What?  Am I advocating the forceful abduction of young children from their birth mothers?  Yes, I am, for their protection and well-being.  A woman who willingly traveled to Syria and Iraq to join a terrorist group  and took her kids with her (or had them in a war zone) is clearly an unfit mother.  The state has the right to take children out of a dangerous situation – physical, emotional, or sexual abuse, the inability of the parent(s) to provide for the basic necessities of life, etc. – and I see little difference in these cases.  These moms are, to put it simply, not good moms.
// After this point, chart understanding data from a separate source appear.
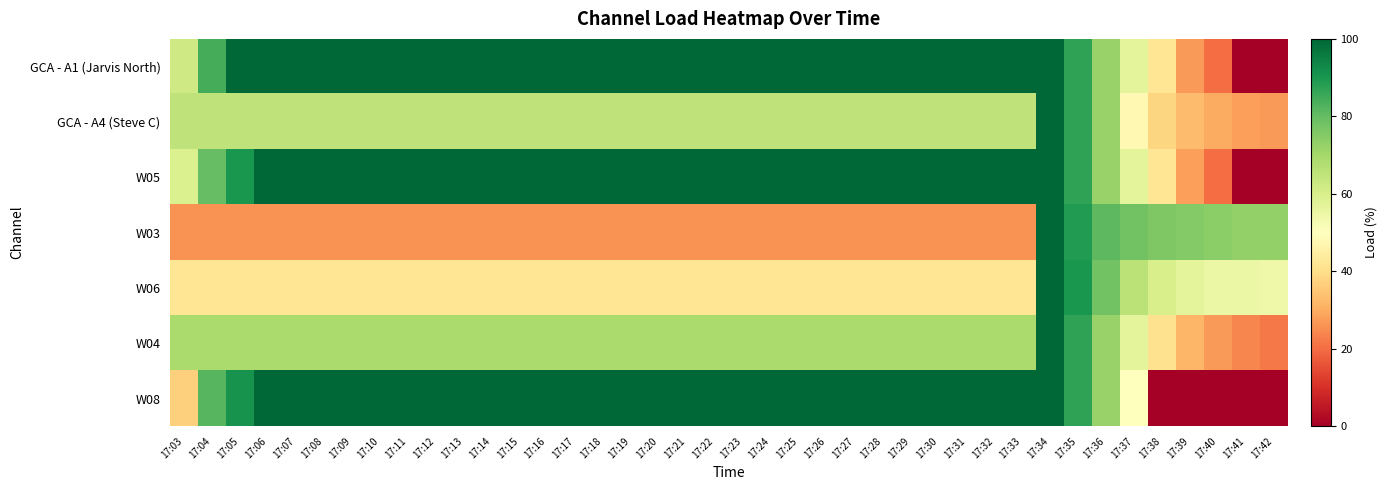

Reading right to left, what are all the values shown in this chart?

GCA - A1 (Jarvis North): 17:42=0	17:41=0	17:40=20	17:39=27	17:38=42	17:37=57	17:36=72	17:35=87	17:34=100	17:33=100	17:32=100	17:31=100	17:30=100	17:29=100	17:28=100	17:27=100	17:26=100	17:25=100	17:24=100	17:23=100	17:22=100	17:21=100	17:20=100	17:19=100	17:18=100	17:17=100	17:16=100	17:15=100	17:14=100	17:13=100	17:12=100	17:11=100	17:10=100	17:09=100	17:08=100	17:07=100	17:06=100	17:05=100	17:04=84	17:03=62
GCA - A4 (Steve C): 17:42=27	17:41=28	17:40=30	17:39=33	17:38=38	17:37=48	17:36=72	17:35=87	17:34=100	17:33=65	17:32=65	17:31=65	17:30=65	17:29=65	17:28=65	17:27=65	17:26=65	17:25=65	17:24=65	17:23=65	17:22=65	17:21=65	17:20=65	17:19=65	17:18=65	17:17=65	17:16=65	17:15=65	17:14=65	17:13=65	17:12=65	17:11=65	17:10=65	17:09=65	17:08=65	17:07=65	17:06=65	17:05=65	17:04=65	17:03=65
W05: 17:42=0	17:41=0	17:40=20	17:39=28	17:38=42	17:37=57	17:36=72	17:35=87	17:34=100	17:33=100	17:32=100	17:31=100	17:30=100	17:29=100	17:28=100	17:27=100	17:26=100	17:25=100	17:24=100	17:23=100	17:22=100	17:21=100	17:20=100	17:19=100	17:18=100	17:17=100	17:16=100	17:15=100	17:14=100	17:13=100	17:12=100	17:11=100	17:10=100	17:09=100	17:08=100	17:07=100	17:06=100	17:05=90	17:04=80	17:03=59
W03: 17:42=73	17:41=73	17:40=74	17:39=75	17:38=76	17:37=78	17:36=81	17:35=89	17:34=100	17:33=26	17:32=26	17:31=26	17:30=26	17:29=26	17:28=26	17:27=26	17:26=26	17:25=26	17:24=26	17:23=26	17:22=26	17:21=26	17:20=26	17:19=26	17:18=26	17:17=26	17:16=26	17:15=26	17:14=26	17:13=26	17:12=26	17:11=26	17:10=26	17:09=26	17:08=26	17:07=26	17:06=26	17:05=26	17:04=26	17:03=26
W06: 17:42=54	17:41=55	17:40=55	17:39=57	17:38=60	17:37=66	17:36=78	17:35=90	17:34=100	17:33=42	17:32=42	17:31=42	17:30=42	17:29=42	17:28=42	17:27=42	17:26=42	17:25=42	17:24=42	17:23=42	17:22=42	17:21=42	17:20=42	17:19=42	17:18=42	17:17=42	17:16=42	17:15=42	17:14=42	17:13=42	17:12=42	17:11=42	17:10=42	17:09=42	17:08=42	17:07=42	17:06=42	17:05=42	17:04=42	17:03=42
W04: 17:42=22	17:41=24	17:40=27	17:39=32	17:38=41	17:37=57	17:36=72	17:35=87	17:34=100	17:33=69	17:32=69	17:31=69	17:30=69	17:29=69	17:28=69	17:27=69	17:26=69	17:25=69	17:24=69	17:23=69	17:22=69	17:21=69	17:20=69	17:19=69	17:18=69	17:17=69	17:16=69	17:15=69	17:14=69	17:13=69	17:12=69	17:11=69	17:10=69	17:09=69	17:08=69	17:07=69	17:06=69	17:05=69	17:04=69	17:03=69
W08: 17:42=0	17:41=0	17:40=0	17:39=0	17:38=0	17:37=50	17:36=72	17:35=87	17:34=100	17:33=100	17:32=100	17:31=100	17:30=100	17:29=100	17:28=100	17:27=100	17:26=100	17:25=100	17:24=100	17:23=100	17:22=100	17:21=100	17:20=100	17:19=100	17:18=100	17:17=100	17:16=100	17:15=100	17:14=100	17:13=100	17:12=100	17:11=100	17:10=100	17:09=100	17:08=100	17:07=100	17:06=100	17:05=91	17:04=82	17:03=37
Then there is the whole issue of radicalisation.  During my career I saw several instances of mothers – yes mothers! – who were playing an active role in the radicalisation of their children to violent Islamist extremism.  Are we ok with that?  Several years ago a Winnipeg couple lost custody of their kids because they were neo-Nazis and sending them to school with swastikas on their arms.   Does anyone think the state acted inappropriately?  I don’t.  Is raising a child in a jihadi home any different?  I don’t think so.

These women made lousy choices and there have to be serious consequences for lousy choices.  While I recognise that taking away your child has to be the absolute last resort and used in extraordinary circumstances these strike me as those circumstances.  These kids deserve a normal life, one away from a war zone, one in which they are not living amongst terrorists.

As for the mothers?  They made their choices.  It is time for them to live with them.

By Phil Gurski

Phil Gurski is the President and CEO of Borealis Threat and Risk Consulting Ltd. Phil is a 32-year veteran of CSE and CSIS and the author of six books on terrorism.